Though, to be fair, even these are not that bad, because, you see, I ruthlessly cull before I agree to meet anyone for coffee.
Here’s a little tip if you’re doing the online dating thing — safety first. Do a background check. Yes, it costs you. But how much is your life worth?
Not everyone I dated was someone I met online. Meetups, bookstores, coffee shops, etc., are still good places to meet people. I met this one guy who I dubbed “Thor” in the grocery aisle. I was picking up peaches while he was picking up me. Well, he didn’t literally pick me up… but he could have. Why do you think I called him “Thor”?
He was eye candy, and sweet, and funny. But… he semi-proposed to me on the third date. So I guess that actually does qualify as a disaster. I had to give him the “let’s just be friends” speech, which made both of us very sad.

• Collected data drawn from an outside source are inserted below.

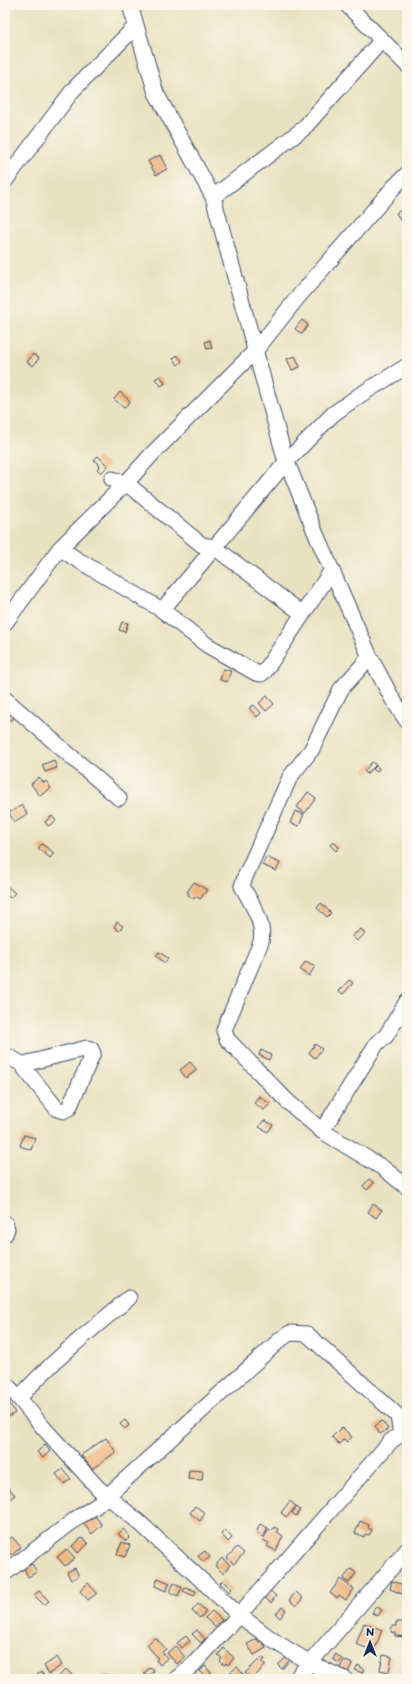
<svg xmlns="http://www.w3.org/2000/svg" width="412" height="1684" viewBox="0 0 412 1684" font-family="'Playpen Sans',sans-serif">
<rect width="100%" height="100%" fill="#fbf7ec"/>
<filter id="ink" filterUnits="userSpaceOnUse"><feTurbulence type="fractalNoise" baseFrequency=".025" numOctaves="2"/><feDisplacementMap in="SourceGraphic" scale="8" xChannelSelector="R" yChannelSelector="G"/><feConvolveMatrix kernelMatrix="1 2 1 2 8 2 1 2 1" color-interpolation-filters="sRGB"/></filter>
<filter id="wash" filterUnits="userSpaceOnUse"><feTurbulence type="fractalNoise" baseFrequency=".012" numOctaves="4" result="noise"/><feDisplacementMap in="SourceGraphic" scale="16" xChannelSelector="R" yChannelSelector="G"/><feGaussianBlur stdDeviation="0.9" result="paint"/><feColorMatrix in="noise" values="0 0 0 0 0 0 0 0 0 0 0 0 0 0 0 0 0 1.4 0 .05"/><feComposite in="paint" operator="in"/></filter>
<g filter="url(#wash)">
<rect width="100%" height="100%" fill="#e9e2c1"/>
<g id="blocks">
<g fill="#efb781">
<path d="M160,155L167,169L156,175L148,161Z"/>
<path d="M401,210L406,218L401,221L396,213Z"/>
<path d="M302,320L308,325L302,334L295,329Z"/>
<path d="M210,340L212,348L207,349L205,342Z"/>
<path d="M33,354L39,358L33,366L27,362Z"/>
<path d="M177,355L182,361L178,365L173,359Z"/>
<path d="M295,356L300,367L292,370L287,359Z"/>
<path d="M160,376L165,383L161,386L155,379Z"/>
<path d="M120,392L130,401L124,408L114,399Z"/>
<path d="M98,456L108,466L101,473L97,469L100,466L94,460Z"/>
<path d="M122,622L128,623L125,632L119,630Z"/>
<path d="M223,669L231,671L227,682L220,680Z"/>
<path d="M267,696L274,704L266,711L259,703Z"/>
<path d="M254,705L261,713L257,717L249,708Z"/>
<path d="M5,708L16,715L11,721L5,715Z"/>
<path d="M54,760L57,768L45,772L42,765Z"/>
<path d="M372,762L376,765L367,774L364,771Z"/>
<path d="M376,766L379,768L377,772L373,769Z"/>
<path d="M39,777L44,783L46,781L51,788L40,796L31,784Z"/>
<path d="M308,792L316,798L305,813L297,807Z"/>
<path d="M22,805L27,814L14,822L9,813Z"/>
<path d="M295,811L304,814L299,826L290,823Z"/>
<path d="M52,816L56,821L48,826L45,822Z"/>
<path d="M333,842L339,847L336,851L330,845Z"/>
<path d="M42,844L54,853L50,858L38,848Z"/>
<path d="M266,857L280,863L276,871L262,865Z"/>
<path d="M194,882L207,890L200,899L195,896L194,899L188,895L189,893L187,892Z"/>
<path d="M7,886L15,893L10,898L5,893V888Z"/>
<path d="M321,903L331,913L327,917L317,908Z"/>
<path d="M117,922L123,926L119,931L114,927Z"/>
<path d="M361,929L365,934L357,941L352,936Z"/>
<path d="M159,952L168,958L165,963L156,956Z"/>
<path d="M306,961L315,966L309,976L300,970Z"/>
<path d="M349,980L353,983L343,994L339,991Z"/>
<path d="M315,1044L322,1049L315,1058L309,1053Z"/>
<path d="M261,1050L271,1055L269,1060L259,1055Z"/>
<path d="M190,1062L197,1070L186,1078L180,1070Z"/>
<path d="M259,1096L270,1104L264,1110L254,1103Z"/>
<path d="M264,1120L273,1125L268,1132L259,1127Z"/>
<path d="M24,1135L35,1138L31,1150L20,1146Z"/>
<path d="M369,1179L374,1183L367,1190L363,1186Z"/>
<path d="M373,1204L382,1210L376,1218L368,1212Z"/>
<path d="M9,1402L15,1413L5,1419V1405Z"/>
<path d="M125,1420L129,1425L125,1429L120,1424Z"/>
<path d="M382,1421L388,1429L380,1434L375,1426Z"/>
<path d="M342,1427L352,1437L347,1442L344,1439L339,1444L332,1437Z"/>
<path d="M106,1438L116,1452L92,1469L81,1455Z"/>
<path d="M45,1445L50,1451L43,1458L37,1452Z"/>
<path d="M63,1469L71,1479L64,1484L56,1474Z"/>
<path d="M189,1470L203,1471L202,1480L188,1479Z"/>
<path d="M8,1487L15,1495L5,1503V1490Z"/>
<path d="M290,1501L296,1506L287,1517L281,1513Z"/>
<path d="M195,1506L205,1513L200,1521L190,1513Z"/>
<path d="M297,1507L300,1510L296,1516L292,1513Z"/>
<path d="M95,1516L102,1525L92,1534L83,1523L89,1517L91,1520Z"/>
<path d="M360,1521L369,1525L368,1528L372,1530L369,1535L365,1534L364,1537L355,1533Z"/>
<path d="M260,1524L268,1528L263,1537L256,1533Z"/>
<path d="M274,1527L278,1529L277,1532L283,1536L276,1551L267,1546L269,1543L263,1540L269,1529L272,1531Z"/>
<path d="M123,1529L130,1537L126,1541L118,1534Z"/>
<path d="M225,1530L232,1538L228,1542L221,1534Z"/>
<path d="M12,1537L21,1547L12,1555L5,1548V1544Z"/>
<path d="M82,1538L88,1544L78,1553L72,1546Z"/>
<path d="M122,1542L130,1545L125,1557L117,1554Z"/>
<path d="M237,1547L244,1553L234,1564L227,1558Z"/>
<path d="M67,1549L75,1558L65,1566L57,1557Z"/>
<path d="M205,1551L210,1557L203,1562L198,1556Z"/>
<path d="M222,1558L230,1565L223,1573L215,1566Z"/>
<path d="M32,1564L37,1572L28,1577L24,1568Z"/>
<path d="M75,1568L79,1576L71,1580L67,1572Z"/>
<path d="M351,1569L356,1573L349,1583L343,1579Z"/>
<path d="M158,1578L170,1583L166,1591L155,1586Z"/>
<path d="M340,1579L354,1589L346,1600L339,1595L337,1598L330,1593Z"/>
<path d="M223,1580L232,1589L229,1592L220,1583Z"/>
<path d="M392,1581L407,1586L405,1595L390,1589Z"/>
<path d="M88,1583L97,1593L88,1600L80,1591Z"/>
<path d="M174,1583L182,1587L178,1596L170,1592Z"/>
<path d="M185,1587L196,1591L194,1596L183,1591Z"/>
<path d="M268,1589L276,1596L271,1603L263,1596Z"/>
<path d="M39,1591L49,1601L44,1605L34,1595Z"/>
<path d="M296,1592L303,1598L296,1606L289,1600Z"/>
<path d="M198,1604L206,1611L200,1618L192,1611Z"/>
<path d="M376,1606L382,1610L378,1616L372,1613Z"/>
<path d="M282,1607L286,1610L280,1618L276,1614Z"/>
<path d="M212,1611L222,1620L215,1627L205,1618Z"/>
<path d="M396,1622H407V1637L395,1636V1633L391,1632L392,1626H396Z"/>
<path d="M364,1623L382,1630L374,1651L356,1644Z"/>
<path d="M197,1630L205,1639L201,1643L192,1634Z"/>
<path d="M186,1636L190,1641L181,1648L177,1643Z"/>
<path d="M155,1637L166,1649L162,1652L167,1658L160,1665L156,1660L158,1658L147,1645Z"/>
<path d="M257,1639L259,1642L262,1640L266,1648L254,1655L247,1644Z"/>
<path d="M175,1646L185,1657L177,1664L167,1653Z"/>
<path d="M224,1648L234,1658L228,1665L226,1663L224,1665L220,1661L222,1658L218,1655Z"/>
<path d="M336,1654L342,1659L339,1663L333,1659Z"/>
<path d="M383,1655L392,1657L389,1672L380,1670Z"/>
<path d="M57,1657L62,1665L49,1674L44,1666Z"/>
<path d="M262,1657L265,1659L262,1662L266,1665L252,1679L245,1673Z"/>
<path d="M287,1657L290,1660L282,1669L278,1665Z"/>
<path d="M344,1660L352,1664L346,1676L339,1669Z"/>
<path d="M358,1665L364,1669L362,1673L355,1670Z"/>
<path d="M205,1666L212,1674L208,1678L200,1671Z"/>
<path d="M151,1667L154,1671L147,1677L144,1673Z"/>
<path d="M237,1667L243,1674L237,1679H230L227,1675Z"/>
<path d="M66,1669L72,1675L68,1679H58L57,1678Z"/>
<path d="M41,1672L46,1679H40L37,1675Z"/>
<path d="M106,1674L110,1679H100Z"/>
</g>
</g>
</g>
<g filter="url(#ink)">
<use href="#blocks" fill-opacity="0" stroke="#3a4a6d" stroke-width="1"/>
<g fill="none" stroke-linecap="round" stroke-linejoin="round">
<defs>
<g id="minor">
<path d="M130,5L156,93L213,197L284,455L315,532L370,657L393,700L407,721"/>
<path d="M347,5L407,65"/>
<path d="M5,181L73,90L136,26"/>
<path d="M213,197L303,129L382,40"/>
<path d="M112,479L126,483L202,545L214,547L303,614"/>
<path d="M60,548L73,557L162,610L207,645L256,673L261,674L265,671L332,570"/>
<path d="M162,610L287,461L333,414L360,395L407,366"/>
<path d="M5,623L60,548L126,483L153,453L256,350L298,297L394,187L407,174"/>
<path d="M370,657L341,689L312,749L290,777L245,877L242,886C251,903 265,922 261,942L224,1030L227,1039L287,1101L322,1131L383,1168L407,1187"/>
<path d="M5,699L119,798"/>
<path d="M5,1055L24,1065L25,1069L57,1109L63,1111L69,1108L93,1053L91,1049L87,1048L28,1063L24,1065"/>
<path d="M322,1131L377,1043L386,1036L407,1001"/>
<path d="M5,1223L7,1229L5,1234"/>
<path d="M5,1383L19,1398L41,1425L98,1488L141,1524L239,1615L274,1641L310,1663L345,1679"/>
<path d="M19,1398C52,1361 91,1330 129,1298"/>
<path d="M5,1573L77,1518L96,1506L281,1339L290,1333L307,1334L387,1406L398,1416L401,1434"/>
<path d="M176,1679L193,1665L239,1615L391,1441L401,1434L407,1437"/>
<path d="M296,1679L407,1550"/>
</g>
</defs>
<use href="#minor" stroke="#3a4a6d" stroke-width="17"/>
<use href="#minor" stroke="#fff" stroke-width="15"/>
</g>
</g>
<rect width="412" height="1684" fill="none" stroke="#fbf7ec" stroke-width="20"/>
<g transform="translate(370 1642)" stroke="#fbf7ec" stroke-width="3" paint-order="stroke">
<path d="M0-3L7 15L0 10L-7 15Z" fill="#1b2f5e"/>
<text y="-6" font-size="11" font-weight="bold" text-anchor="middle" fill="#1b2f5e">N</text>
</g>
</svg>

Here’s another tip — men reveal themselves by the third or fourth date. They can’t seem to hold it together longer than that. So if you can exercise a little bit of patience…
As far as awful first dates, here, in no particular order, are my worst experiences.
There was the short guy who contacted me through OKCupid. I wasn’t attracted to him. But… he did seem fairly bright and his initial message made me smile. I figured I’d give him a chance.
We met for coffee, which is my go-to first date. It’s casual. It allows you to talk. You’re not committed to sitting through dessert, so you can leave if you need to. And it’s cheap — particularly if you don’t order any fancy drinks. Which I don’t on a first date. I get plain coffee. Maybe an Americano.
Short guy had come on strong prior to our first meeting. We’d messaged several times and when we talked on the phone he made it clear he was enthused about me.
In person, he was self-centered. He talked about himself incessantly. He complained about how hard it was to date because of his height. Well, I’ve known short guys who have no problems with ladies.
I had a friend back in college who was 5'4" with shoes on. He was an aero engineer. We’d talk about composite materials because, hey, I’m a geek and so was he. He had a girlfriend who was 5'6". She always seemed happy. But then, he had a personality and I suspect he had an agile tongue.
I suspect he would also have paid for our first date… the short guy I went out with did not. Even though he asked me out.
Note to men — if you ask a girl out for coffee, be a mensch and pick up the tab.
Wanting to be polite, I asked, as I got up, how he thought it went. Besides, it’s always good to get feedback, right?
His response, “Well, I’m sorry to say this, but you’re too old for me.”
Excuse me? Who asked who out? Did you not read my profile? I’ve got the age right there, in black and white.
So that was a waste of time.
Another bad date — the guy who confronted me on our first date because women are inherently dishonest. We’d barely sat down when he started kvetching. I was very glad we met in a coffee shop, I left as soon as I’d inhaled my java.
Note to men: If you hate women, please don’t date us. We have enough problems in our lives without your negative energy.
Then there was the guy who cursed profusely. Every other word out of his mouth was f*ck. On a positive note, he took me to play pinball, and so I didn’t have to listen to him talk for most of the date.
Finally, there was the man who asked me to go dancing for our first date. I agreed because love to dance. He was a good dancer, but he kept scoping out other girls. I felt like his “wing girl”. Then he called me the next day to ask me out again. LOL. I politely told him I didn’t think we were a match.
But, technically, that wasn’t actually a bad date. I did enjoy myself immensely, because I got to dance…
So here’s the thing. Even a bad date isn’t bad if you end up having fun. Just because you don’t ever want to see the guy again doesn’t mean it has to be a waste of time… you might even meet someone else.
One time I met a guy for coffee and he got up to use the bathroom. I knew we had no chemistry. While he was gone, the guy sitting at the table next to ours gave me a smile and a wink.
I smiled back. We started to chat. By the time my date came back, we’d exchanged numbers.